The day started with a definite chill in the air. Whereas yesterday we had clear blue skies, the tops of the mountains were misted in cloud first thing, and the walk to the bathroom felt nippy. We still persevered and had our breakfast outside, but there was no hanging around lapping up the view – we quickly got on with packing up. We decided to take a better look at Cortina, before leaving the Dolomites, so drove the few miles down the road for morning coffee. We had not really appreciated yesterday when we had cycled in, what a huge town it is. Clearly in the ski season it is buzzing, but even today, it seemed thronged with people.
After coffee, we headed off towards Austria. The scenery driving through the Dolomites was stunning, but not with the same clear view of the tops as we had been lucky to see the day before. Crossing the border into Austria was a non event – we barely noticed it had happened.
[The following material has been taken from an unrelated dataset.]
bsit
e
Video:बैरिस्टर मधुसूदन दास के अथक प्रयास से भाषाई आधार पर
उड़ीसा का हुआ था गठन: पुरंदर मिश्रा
We stopped at the first petrol station to buy our motorway vignette for Austria – I’m sure the British government could earn a few bob by doing the same.
Howard had hoped to drive over the Glossgockner Pass into Zell Am See, since he had fond memories of doing it with his parents. Unfortunately, when we looked on the website, we had missed it’s opening by just two days – it re-opens for the year on 28th April. However, if the main alternate route, which we ended up taking, is an easy drive compared to the Glossgockner, than I’m quite pleased it wasn’t open. I winced a couple of times as we did some hairpins up to the point where the road passes through the mountain in a long tunnel, but I know Howard was disappointed not to put Oscar through his paces. Frankly, by now, the weather was turning, and the rain had set in, so we didn’t miss much in any case.
We stopped en route to pick up some supplies – it’s always interesting shopping in new countries. Howard amused the lady at the checkout by selecting the only bright pink shopping bag on offer – ‘A man buying pink’, she chuckled in German. She then proceeded to offer me a rose – apparently it’s the thing here. When we got back to the van, Howard commented he was surprised I didn’t pick the chocolate. Well if I’d realised there was free chocolate on offer, you can guess which I would have preferred! We now have a limp pink rose sitting in a water bottle on the cooker in Oscar. I suspect by tomorrow it will be gone.
We headed on to Zell Am See, a pretty town on the lake, where Howard and I had holidayed maybe 35 years ago whilst living in Somerset. We have fond memories of a lovely week, hill walking in the alpine sunshine. Sadly, today, it was not looking quite as appealing in the rain as we arrived at our campsite. To make matters worse, the lady at the reception turned out to be a jobs-worth, insisting on seeing our ASCI camping discount card, as Howard presented his ASCI ID card, which had sufficed in every other campsite for the past 105 days! But no, she was having none of it, so I tramped back to the van in the rain and duly presented the card. But then it wasn’t signed! ‘OMG, it’s not signed because no-one other than you has ever asked for it’, I thought to myself, but bit my tongue, as Howard gave me one of his withering looks, as if to say leave it.
We picked a nice spot with a view of the water meadows and mountains, and had just settled down to tea, when a German family in their ‘Big White’ chose to park right in front of our bonnet. Now, there is a sort of campsite etiquette that says that you just don’t do that. To make matters worse, as soon as they arrived, the couple and their two teenage children started bickering amongst themselves. My mood was sinking fast, so we opted to walk the 4km or so into the town before it got dark. Before we left, we put Oscar’s ‘going to bed’ face on – his screen cover.
The light was flat as we walked beside the lake, but there were hundreds of swallows swooping low over the water catching flies in the dusk – quite a sight. As we returned to the van, we read the sign that described the birdlife you might see. We pressed the button for ‘corncrake’ to hear it’s characteristic noise, and on queue, two birds rose from the long grass in the distance. The light was too poor to see if they were indeed corncrakes – but they were about the right size, so perhaps they were. I’d certainly like to think so. It’ll certainly give Howard something to look out for on his run tomorrow morning.
In the meantime, I’m waiting to see the expression on the German family’s faces when they open their door and see Oscar’s eyes peering at them!